Hydroxyl generators were introduced to the disaster restoration industry in 2008 as a new and disruptive technology, and have stimulated many questions and discussions throughout the years. While contractors will quickly confirm how effective they are, there are still a variety of questions.
- Is it true you need 60% humidity?
- How long do the ultraviolet (UV) optics last?
- What size area do the machines really cover?
- How do we know if they’re actually safe?
- Are all hydroxyl generators basically the same?
- Etc, etc, etc!
Myth #1: All hydroxyl generators require 60% humidity to be effective.
To start, there is a statement in the industry that all hydroxyl generators require 60% humidity to be effective. This is a myth and would render hydroxyl generators useless in many parts of the United States and Canada. Hydroxyl generators using the patented technology will be effective with humidity as low as 5%. Contractors should never have to add humidity for their hydroxyl generators to work, particularly since this is counterproductive to most projects they are on. It is true that humidity plays a part in the chemical reactions that occur to create hydroxyl radicals (and oxy and peroxy radicals). However, any change in humidity will not have a noticeable effect on the generator’s ability to eliminate odours and certainly won’t determine if the machines work or not.
Myth #2: You need a strong fan to blow the hydroxyl radicals as far as possible before they’re gone since their half-life is a fraction of a second.

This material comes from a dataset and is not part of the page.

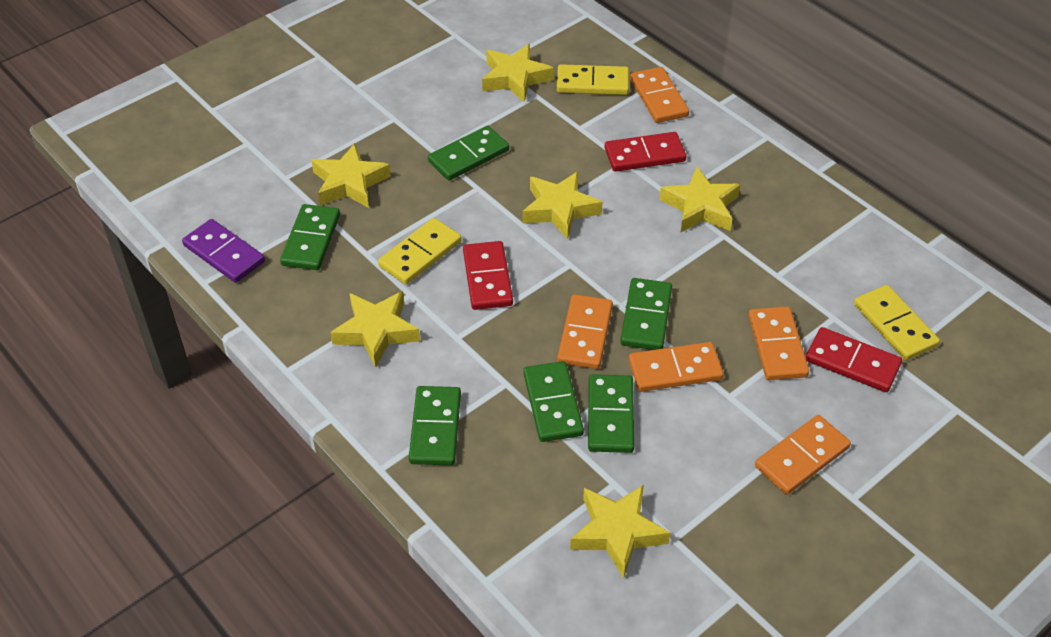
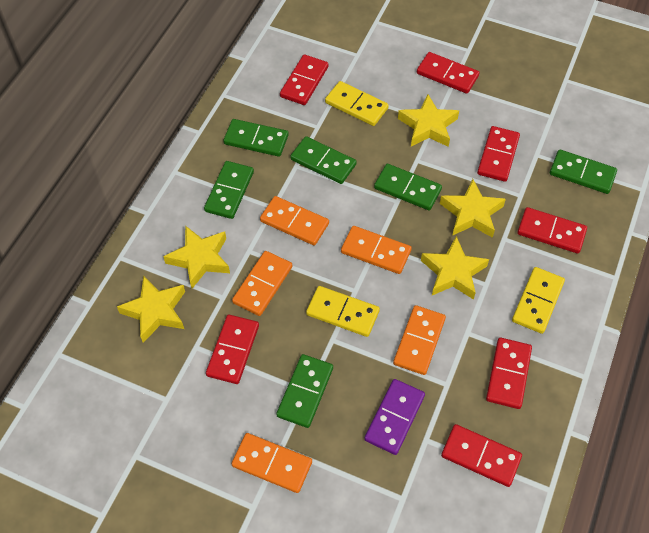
red domino: 3 -> 7
yellow star: 6 -> 5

This is false, and would never work if this strategy had to be used on projects. Instead, the patented technology is able to continuously create new hydroxyl radicals outside the chamber of the machine. The science behind how this works is quite complex, but chemists refer to this as a chain reaction or a cascade effect. This means new hydroxyl radicals, as well as oxy and peroxy radicals, are being created outside the machine and throughout the treatment space due to a multitude of chemical reactions. The ability to create this chain reaction is a critical element of the patented technology, and allows contractors to eliminate odours that have been adsorbed in both the contents and structure. Additional air movers are often helpful to distribute hydroxyls into hard to reach areas. Many contractors have been very creative in reaching difficult areas, but those detailed tips are best in a different article.
Myth #3: There isn’t any documented, real-world research you can use to prove to a homeowner or adjuster that hydroxyl generators actually work and are safe.
That’s false; there is significant documentation out there and this is easily accessible! Testing has been performed over the years by reputable third-party companies like Underwriters Laboratory (UL), Lovelace Respiratory Research Institute, the FDA, Comparative Biosciences, and Wonder Makers Environmental. Results provide information that show how many hydroxyls are produced and how much ozone is produced.
These studies were only performed on the patented technology, and are powerful tools to confirm both the safety and efficacy. They will certainly help answer the questions that may be received from both customers and adjusters.
Myth #4: While there are now different brands of hydroxyl generators, they are basically the same.
This is also false. There are two types of hydroxyl generators in the disaster restoration industry, and they use very different processes to create hydroxyls; as a result, the strength and capabilities are very different.
One uses high-powered UV light with multiple wavelengths to generate hydroxyls that exit the machine and create a chain reaction throughout the treatment space. This technology is unique because it enables the treatment of not just the air, but more importantly, the contents and structure where the odours have been adsorbed. They are very powerful and it is important to follow the manufacturer’s operating instructions restricting usage in small, occupied areas. These generators are used in conjunction with an air mover.
The other process used to produce hydroxyls is called photocatalytic oxidation (PCO), which is primarily used for residential air purifiers and many different brands can be found online. The PCO process uses a titanium dioxide coated surface and low-powered UV light, whereby only the VOCs in the air that pass through the machine and come in contact with this coated surface can be treated. This PCO process does not produce hydroxyls that exit the machine, and therefore cannot eliminate the odours that have been adsorbed by the contents and structure. As you can see, while the name hydroxyl generators are the same, the differences are significant.